Saturday, July 7, 2012

An Australian, a Finn and Three Americans walk into a cave....

Yesterday was the big adventure to the Lascaux Caves, in the South of France. The caves are home to 17,000 year old paintings in a state of near-perfect preservation!

The only problem is that Lascaux is inaccessible via public transport, and to get there we needed to make this journey.....

right across France......

a car......

...where the steering wheel is on the wrong side of the car, 
the gears are on the wrong side of the car, 
the clutch and accelerator are on the wrong side of the car
.....and everyone drives on the wrong side of the road!

Not to mention that most of the driving was on roads that looked like this...

and this...

and this.....

 With five girls in the car, it was really only a matter of time before someone needed a toilet stop. Of course, with infinite faith in GPS technology, I veered off the beaten track in search of a rest stop. 

We ended up in Luane. 

This is Luane. 

This is ALL of Luane. 

We bought bread and cheese and ate it with our hands!

Then we got back on the road....

Mackie and I, who were the designated mum and dad of the trip (by virtue of sitting in the front seats) had programmed the GPS to go to Lascaux, Centre-Ville. Sensible, right? 


This is Lascaux Centre-Ville. 

Not a cave in sight....

And when we programmed the GPS to the address of the Office of Tourism where you buy the tickets for the caves, which is in Montignac we realised we were still an hour and a bit away.
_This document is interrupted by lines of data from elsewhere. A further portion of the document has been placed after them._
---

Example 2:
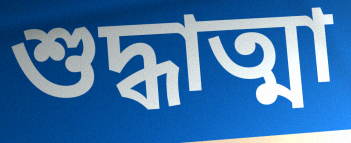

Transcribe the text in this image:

শুদ্ধাত্মা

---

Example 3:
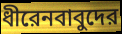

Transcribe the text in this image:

ধীরেনবাবুদের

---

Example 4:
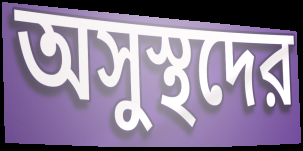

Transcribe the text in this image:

অসুস্থদের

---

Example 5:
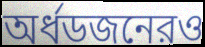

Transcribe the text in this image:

I gave up driving at this point (after four hours) and Finnish Laura took over.

This allowed me to take some photos out the window of the super pretty country side...

When we finally arrived at Montignac we found that it was, itself a remarkably beautiful town.

Where we promptly busied ourselves eating the delicacies of the local patisserie. 

 And then we were off to the caves...

The caves were a truly amazing experience. The original caves were closed off to the public after the pigments used in the paintings started developing incurable diseases due to their exposure, after 17,000 years, to people breathing all over them!

You are however, able to see an exact replica built on the site. They were painstakingly sculpted to mimic the exact rockface of the cave, and then painted over a period of six years by a French artist. 

The result is remarkable, although because the replica is made of the same sensitive pigments, you are not able to take photos. Here are some internet happy snaps to give you a bit of an idea of what it was like: 

All of the paintings in the Lascaux Caves are of animals, including a large number of bulls, cows, ibexs and horses. At the time of the paintings all these animals were wild as argiculture and domestication were yet to be developed. 

When you walk under the ceiling, decorated with these images and the natural texture of the cave, you can't really can't help but feel a sense of awe. 

One of the most remarkable paintings is this one, the Upside Down Horse. 

It is difficult to see here, but he is painted around a bend in the cave. It is impossible to see from the front the back of the horse and from the back, the front of the horse. The painter who made it never saw his work whole or completed. 

Yet, with today's technology, we are able to look at the horse flattened and we have since found that it is the most realistic, and beautiful horse in the caves, the closest to life and the most richly detailed. 

As you can see in this happy snap, they have evidence that the painters in the caves invented a type of lamp, stencils made of animal skins and even scaffolding to complete the art. 

We had an absolutely amazing time, and it definitely made the 9 hours of driving worth it. 

However, on the way back we managed to get lost again. This time we ended up out on a long road where I tried to do a u-turn, only to find a car approaching us from behind. We had no choice but to go forward, where upon we realised that this "road" was actually a drive way and we were approaching the guy in the car behind us' house! EEK! Luckily we were able to do a u-turn near his garage and escape with no questions asked. 

This was also the moment where my rage at French roads not making any sense was interrupted by a fox and a hare darting across the road in front of me. Yes. An actual fox. And an actual hare.

A bientot!

1 comment:

Robyn said...

Isounds like fun!! It would have been the correct side for your American friends!!